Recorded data
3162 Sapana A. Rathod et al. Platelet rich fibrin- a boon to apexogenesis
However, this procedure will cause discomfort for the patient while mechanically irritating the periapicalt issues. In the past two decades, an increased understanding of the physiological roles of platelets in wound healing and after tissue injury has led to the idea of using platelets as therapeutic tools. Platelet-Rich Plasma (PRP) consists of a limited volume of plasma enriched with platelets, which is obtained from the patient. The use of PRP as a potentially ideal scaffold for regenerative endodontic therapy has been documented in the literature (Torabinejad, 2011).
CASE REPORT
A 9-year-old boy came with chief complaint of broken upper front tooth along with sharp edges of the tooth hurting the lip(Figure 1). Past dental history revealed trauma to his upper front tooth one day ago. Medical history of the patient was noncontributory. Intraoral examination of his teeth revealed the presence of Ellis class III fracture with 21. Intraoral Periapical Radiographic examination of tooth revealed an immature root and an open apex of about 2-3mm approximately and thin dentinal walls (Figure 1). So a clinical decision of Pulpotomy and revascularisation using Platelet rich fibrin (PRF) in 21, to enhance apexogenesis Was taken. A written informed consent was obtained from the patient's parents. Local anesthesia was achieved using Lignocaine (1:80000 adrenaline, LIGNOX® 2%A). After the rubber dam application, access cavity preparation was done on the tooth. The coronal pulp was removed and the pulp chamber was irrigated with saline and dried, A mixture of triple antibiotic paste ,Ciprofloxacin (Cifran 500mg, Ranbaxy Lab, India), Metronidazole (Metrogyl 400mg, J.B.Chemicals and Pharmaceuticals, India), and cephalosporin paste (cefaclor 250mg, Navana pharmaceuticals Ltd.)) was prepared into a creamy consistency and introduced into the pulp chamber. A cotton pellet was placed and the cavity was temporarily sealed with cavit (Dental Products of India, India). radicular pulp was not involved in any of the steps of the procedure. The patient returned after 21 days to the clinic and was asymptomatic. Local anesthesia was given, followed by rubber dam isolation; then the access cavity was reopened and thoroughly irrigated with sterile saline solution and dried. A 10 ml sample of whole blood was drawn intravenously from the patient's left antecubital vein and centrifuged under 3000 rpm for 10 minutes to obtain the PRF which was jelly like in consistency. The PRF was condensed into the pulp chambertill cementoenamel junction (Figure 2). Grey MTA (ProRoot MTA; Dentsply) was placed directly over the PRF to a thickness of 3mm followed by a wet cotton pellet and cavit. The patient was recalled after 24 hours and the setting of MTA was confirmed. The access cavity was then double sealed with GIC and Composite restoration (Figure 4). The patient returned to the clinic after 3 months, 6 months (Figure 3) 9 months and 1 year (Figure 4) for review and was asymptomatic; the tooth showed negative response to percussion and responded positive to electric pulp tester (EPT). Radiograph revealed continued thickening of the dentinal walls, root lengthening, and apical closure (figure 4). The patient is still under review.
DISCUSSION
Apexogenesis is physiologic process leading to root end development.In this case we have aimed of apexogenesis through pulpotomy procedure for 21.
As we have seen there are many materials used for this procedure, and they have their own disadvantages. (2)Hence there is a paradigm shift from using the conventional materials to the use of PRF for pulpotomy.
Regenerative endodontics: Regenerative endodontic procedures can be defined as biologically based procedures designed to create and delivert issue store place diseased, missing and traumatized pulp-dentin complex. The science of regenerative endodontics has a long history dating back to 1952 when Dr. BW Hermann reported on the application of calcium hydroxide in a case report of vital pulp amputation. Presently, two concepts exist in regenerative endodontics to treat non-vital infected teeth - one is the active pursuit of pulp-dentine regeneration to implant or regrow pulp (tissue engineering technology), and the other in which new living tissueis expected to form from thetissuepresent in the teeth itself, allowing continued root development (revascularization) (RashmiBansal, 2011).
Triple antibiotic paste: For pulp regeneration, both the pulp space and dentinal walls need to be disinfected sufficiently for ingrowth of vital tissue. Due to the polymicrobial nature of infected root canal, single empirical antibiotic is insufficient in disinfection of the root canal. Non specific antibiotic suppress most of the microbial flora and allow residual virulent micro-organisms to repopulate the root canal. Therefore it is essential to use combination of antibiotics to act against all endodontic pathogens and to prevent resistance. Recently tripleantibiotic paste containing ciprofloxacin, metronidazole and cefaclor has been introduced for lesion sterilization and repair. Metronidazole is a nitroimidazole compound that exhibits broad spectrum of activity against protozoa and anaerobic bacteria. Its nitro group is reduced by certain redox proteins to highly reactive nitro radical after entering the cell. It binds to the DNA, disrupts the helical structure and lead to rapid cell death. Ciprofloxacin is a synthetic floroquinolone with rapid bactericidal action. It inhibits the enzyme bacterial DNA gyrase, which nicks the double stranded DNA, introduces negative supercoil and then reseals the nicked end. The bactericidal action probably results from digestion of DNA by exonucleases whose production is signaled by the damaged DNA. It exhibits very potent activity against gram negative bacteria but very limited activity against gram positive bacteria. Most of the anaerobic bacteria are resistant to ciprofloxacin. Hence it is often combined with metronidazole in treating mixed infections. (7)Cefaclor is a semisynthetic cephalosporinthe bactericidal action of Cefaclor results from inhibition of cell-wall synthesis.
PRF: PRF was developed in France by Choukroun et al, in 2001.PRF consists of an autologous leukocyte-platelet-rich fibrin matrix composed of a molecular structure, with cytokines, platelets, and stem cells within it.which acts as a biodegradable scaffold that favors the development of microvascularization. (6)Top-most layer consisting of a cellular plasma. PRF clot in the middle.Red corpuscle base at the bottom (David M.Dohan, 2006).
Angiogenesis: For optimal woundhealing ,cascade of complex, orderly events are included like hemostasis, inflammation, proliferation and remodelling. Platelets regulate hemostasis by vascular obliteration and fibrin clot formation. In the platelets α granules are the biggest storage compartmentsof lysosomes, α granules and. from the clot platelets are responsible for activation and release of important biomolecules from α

...

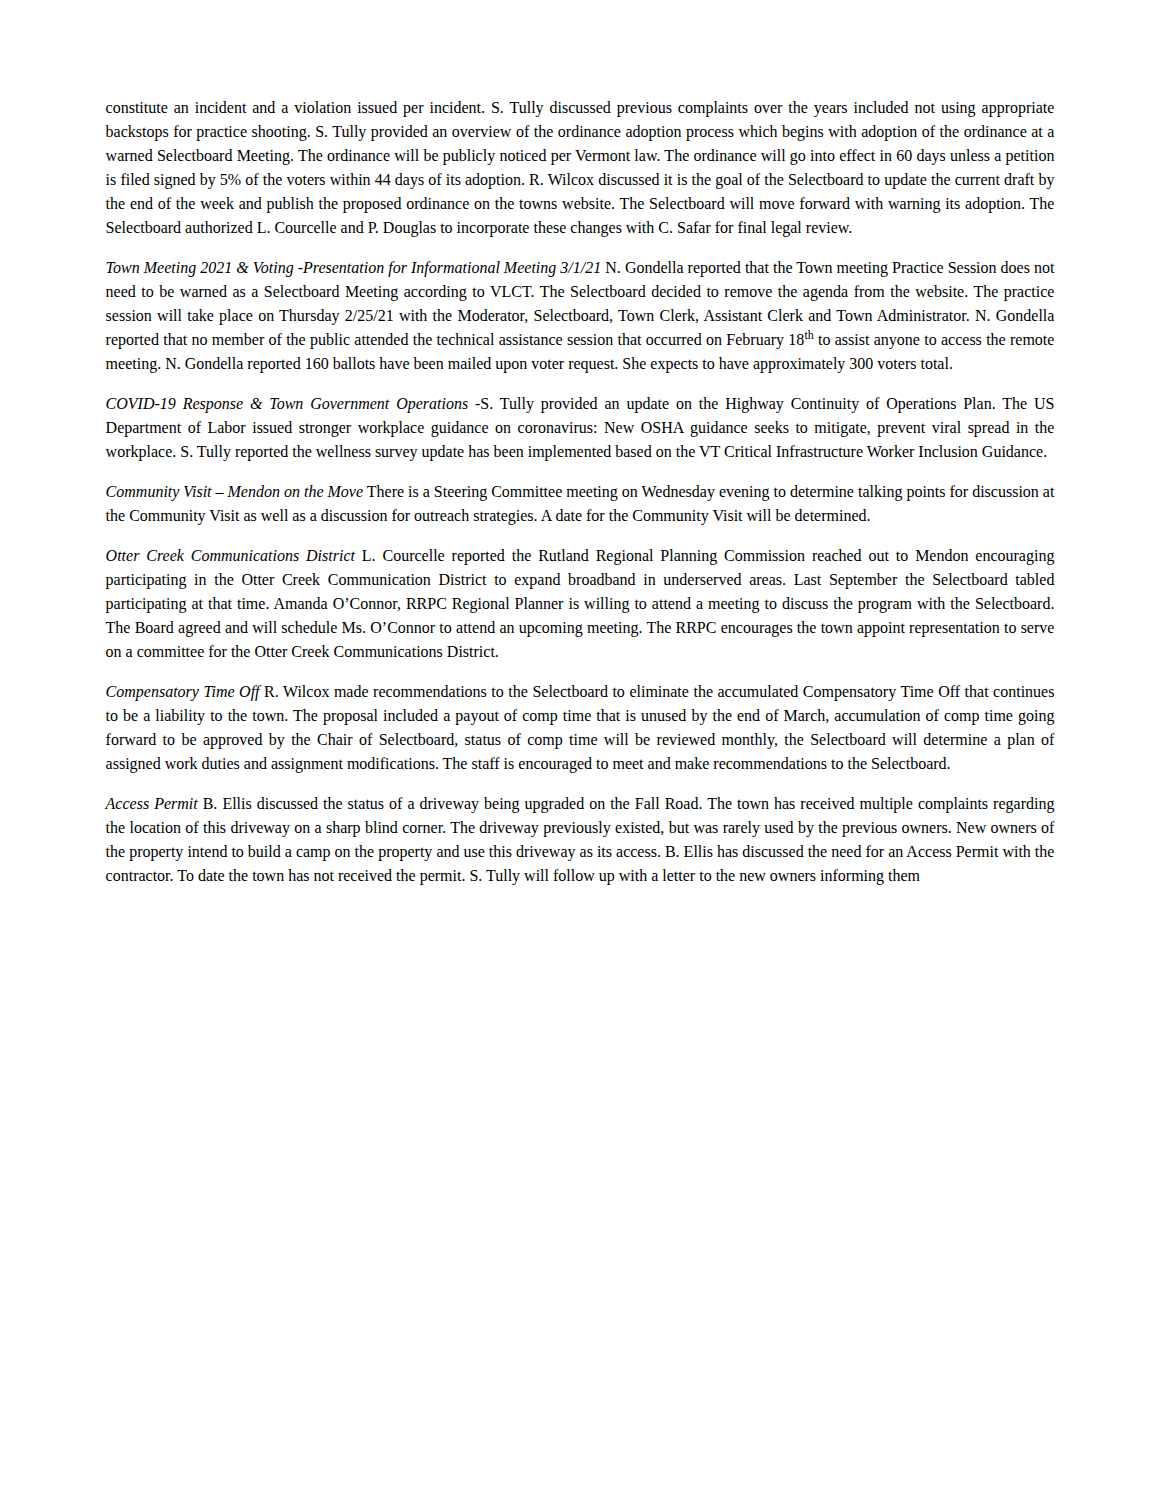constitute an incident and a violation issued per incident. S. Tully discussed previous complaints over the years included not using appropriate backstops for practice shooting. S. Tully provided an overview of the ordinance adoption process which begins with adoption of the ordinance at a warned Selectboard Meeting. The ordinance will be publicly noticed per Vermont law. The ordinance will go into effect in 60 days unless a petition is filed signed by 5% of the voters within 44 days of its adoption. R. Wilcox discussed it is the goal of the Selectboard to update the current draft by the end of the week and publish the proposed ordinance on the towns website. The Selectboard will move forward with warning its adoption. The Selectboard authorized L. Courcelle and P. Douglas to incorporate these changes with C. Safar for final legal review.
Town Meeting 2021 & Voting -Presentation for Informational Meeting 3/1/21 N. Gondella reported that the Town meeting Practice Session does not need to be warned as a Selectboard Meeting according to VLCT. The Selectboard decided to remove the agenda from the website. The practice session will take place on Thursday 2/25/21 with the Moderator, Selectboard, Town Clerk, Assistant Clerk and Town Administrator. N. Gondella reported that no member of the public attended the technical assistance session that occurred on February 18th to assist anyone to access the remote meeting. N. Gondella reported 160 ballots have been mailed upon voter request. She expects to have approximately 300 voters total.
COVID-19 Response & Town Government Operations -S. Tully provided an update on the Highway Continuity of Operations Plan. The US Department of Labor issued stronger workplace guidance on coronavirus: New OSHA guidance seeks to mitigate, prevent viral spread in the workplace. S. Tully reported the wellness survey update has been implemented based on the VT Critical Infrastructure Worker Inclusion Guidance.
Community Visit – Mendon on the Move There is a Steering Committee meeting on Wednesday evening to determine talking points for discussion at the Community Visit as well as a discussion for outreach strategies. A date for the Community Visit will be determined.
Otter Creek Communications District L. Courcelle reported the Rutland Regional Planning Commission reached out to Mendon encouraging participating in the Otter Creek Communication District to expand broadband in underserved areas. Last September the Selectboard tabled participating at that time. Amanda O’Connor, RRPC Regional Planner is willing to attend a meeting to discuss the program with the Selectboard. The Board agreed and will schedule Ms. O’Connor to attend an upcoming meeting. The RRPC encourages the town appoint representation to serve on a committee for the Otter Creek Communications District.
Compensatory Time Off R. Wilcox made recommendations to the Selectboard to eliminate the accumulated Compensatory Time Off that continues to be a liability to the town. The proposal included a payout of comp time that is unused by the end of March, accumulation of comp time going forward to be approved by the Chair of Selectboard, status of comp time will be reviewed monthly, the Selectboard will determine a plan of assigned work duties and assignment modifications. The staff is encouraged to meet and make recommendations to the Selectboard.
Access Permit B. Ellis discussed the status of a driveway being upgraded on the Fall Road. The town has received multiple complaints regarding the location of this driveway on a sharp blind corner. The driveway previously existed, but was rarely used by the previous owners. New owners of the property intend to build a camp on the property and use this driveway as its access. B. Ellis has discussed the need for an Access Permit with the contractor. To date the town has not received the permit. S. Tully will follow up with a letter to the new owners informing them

Problem to solve: Only one stretch of the entries above is wanted: the lines from the one containing "3162 Sapana A." through the one containing "However, this procedure". Please reproduce it exactly.

Reply to the task:
3162 Sapana A. Rathod et al. Platelet rich fibrin- a boon to apexogenesis
However, this procedure will cause discomfort for the patient while mechanically irritating the periapicalt issues. In the past two decades, an increased understanding of the physiological roles of platelets in wound healing and after tissue injury has led to the idea of using platelets as therapeutic tools. Platelet-Rich Plasma (PRP) consists of a limited volume of plasma enriched with platelets, which is obtained from the patient. The use of PRP as a potentially ideal scaffold for regenerative endodontic therapy has been documented in the literature (Torabinejad, 2011).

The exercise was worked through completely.